▸ **Problem details**
Print, from the listing below, the lines starting at the line containing "inst[14:12]; // Extract func3" and ending at the line containing "or lower part", exactly as they stand, and print nothing else.

▸ **Data for review**
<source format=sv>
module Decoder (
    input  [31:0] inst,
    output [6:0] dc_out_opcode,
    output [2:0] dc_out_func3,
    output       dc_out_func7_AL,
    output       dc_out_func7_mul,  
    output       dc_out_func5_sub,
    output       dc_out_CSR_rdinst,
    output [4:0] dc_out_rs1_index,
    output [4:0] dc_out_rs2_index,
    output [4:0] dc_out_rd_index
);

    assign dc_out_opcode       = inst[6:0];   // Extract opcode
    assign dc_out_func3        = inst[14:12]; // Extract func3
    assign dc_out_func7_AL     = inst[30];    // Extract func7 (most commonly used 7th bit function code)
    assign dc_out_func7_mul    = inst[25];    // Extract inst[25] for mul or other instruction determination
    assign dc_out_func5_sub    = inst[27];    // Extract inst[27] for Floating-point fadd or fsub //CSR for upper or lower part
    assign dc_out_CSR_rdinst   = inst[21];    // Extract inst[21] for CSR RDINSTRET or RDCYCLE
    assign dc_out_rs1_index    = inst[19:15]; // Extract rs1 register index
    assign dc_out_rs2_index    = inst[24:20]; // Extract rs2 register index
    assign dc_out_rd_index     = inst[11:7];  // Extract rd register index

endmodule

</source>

==

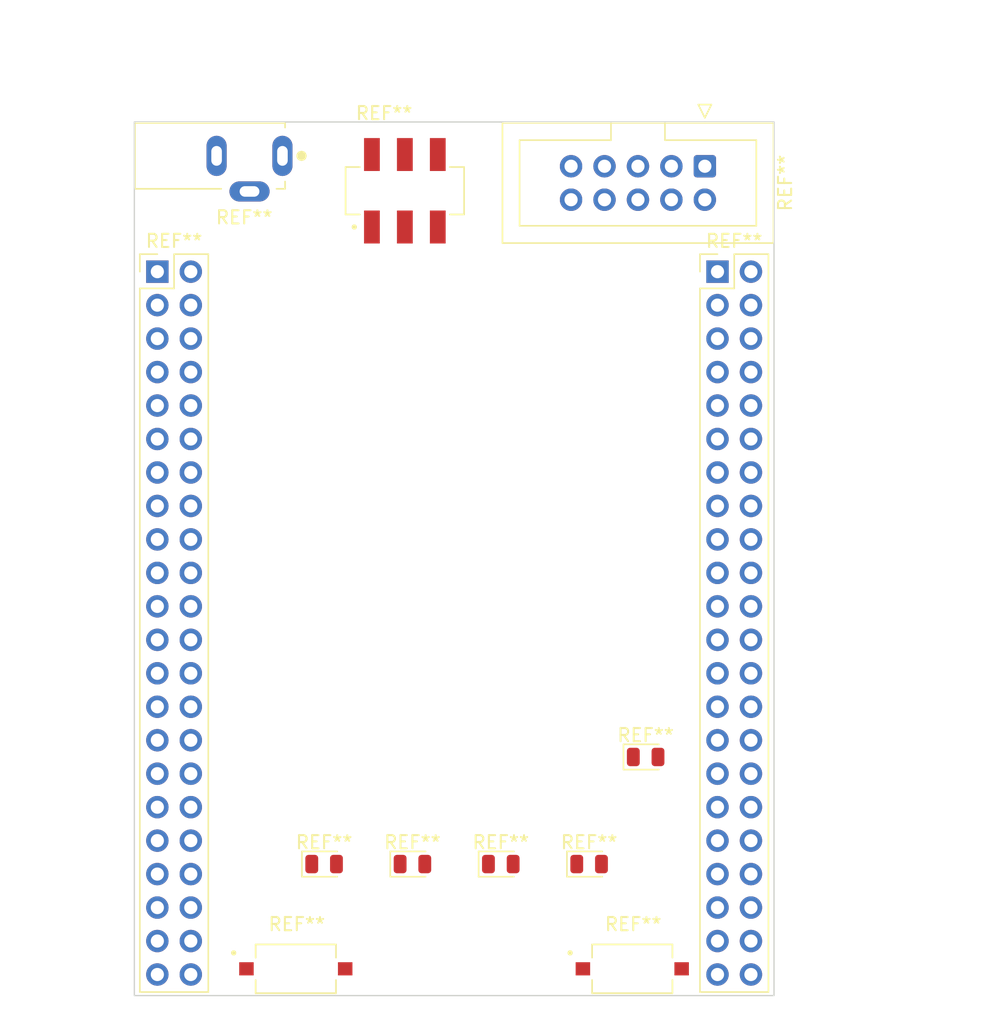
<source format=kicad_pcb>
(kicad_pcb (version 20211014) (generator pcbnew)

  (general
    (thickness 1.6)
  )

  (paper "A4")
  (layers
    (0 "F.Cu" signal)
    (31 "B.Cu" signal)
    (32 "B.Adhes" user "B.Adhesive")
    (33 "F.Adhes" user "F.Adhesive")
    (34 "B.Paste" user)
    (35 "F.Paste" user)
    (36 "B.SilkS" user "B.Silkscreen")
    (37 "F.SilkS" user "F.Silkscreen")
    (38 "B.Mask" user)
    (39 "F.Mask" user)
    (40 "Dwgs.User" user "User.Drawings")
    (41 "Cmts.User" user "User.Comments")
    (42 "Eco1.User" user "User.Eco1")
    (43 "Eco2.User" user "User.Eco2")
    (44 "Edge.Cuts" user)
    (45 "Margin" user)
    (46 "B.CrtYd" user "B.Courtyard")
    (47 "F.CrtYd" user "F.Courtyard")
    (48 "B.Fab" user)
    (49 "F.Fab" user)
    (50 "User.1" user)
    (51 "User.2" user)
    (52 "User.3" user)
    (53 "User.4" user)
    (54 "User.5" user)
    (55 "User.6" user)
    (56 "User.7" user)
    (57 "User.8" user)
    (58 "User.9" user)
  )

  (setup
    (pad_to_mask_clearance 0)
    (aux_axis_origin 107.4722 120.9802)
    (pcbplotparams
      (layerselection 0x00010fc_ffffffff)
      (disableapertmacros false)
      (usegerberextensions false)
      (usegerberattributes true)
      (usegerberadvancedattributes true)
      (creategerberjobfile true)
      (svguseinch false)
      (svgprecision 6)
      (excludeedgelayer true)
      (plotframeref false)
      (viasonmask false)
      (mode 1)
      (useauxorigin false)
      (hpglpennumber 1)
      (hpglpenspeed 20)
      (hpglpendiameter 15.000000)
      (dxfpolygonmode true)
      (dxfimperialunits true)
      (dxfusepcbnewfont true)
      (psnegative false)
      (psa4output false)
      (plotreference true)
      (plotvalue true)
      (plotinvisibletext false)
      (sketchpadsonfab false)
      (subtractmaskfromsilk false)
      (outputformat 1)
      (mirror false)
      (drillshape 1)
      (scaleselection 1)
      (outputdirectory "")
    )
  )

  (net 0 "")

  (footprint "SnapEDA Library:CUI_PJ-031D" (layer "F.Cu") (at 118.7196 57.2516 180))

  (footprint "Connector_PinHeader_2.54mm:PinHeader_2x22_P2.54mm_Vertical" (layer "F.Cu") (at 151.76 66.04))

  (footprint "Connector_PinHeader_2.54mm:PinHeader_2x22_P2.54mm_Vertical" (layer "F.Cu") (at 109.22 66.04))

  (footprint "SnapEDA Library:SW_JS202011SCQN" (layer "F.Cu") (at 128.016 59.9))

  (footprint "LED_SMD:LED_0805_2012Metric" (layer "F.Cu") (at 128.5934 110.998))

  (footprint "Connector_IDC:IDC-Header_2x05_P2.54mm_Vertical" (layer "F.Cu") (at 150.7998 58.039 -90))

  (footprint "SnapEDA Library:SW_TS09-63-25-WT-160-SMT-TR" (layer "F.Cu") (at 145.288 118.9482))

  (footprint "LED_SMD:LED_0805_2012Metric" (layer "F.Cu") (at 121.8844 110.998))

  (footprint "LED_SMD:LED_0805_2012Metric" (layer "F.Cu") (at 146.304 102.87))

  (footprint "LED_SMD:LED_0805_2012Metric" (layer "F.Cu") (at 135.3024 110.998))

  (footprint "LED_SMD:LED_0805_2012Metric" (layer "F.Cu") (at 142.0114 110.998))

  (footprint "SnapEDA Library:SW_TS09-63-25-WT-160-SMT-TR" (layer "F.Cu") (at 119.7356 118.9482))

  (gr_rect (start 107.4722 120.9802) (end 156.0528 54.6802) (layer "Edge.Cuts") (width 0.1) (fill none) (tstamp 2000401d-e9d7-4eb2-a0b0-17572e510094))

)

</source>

▸ **Your response**
    assign dc_out_func3        = inst[14:12]; // Extract func3
    assign dc_out_func7_AL     = inst[30];    // Extract func7 (most commonly used 7th bit function code)
    assign dc_out_func7_mul    = inst[25];    // Extract inst[25] for mul or other instruction determination
    assign dc_out_func5_sub    = inst[27];    // Extract inst[27] for Floating-point fadd or fsub //CSR for upper or lower part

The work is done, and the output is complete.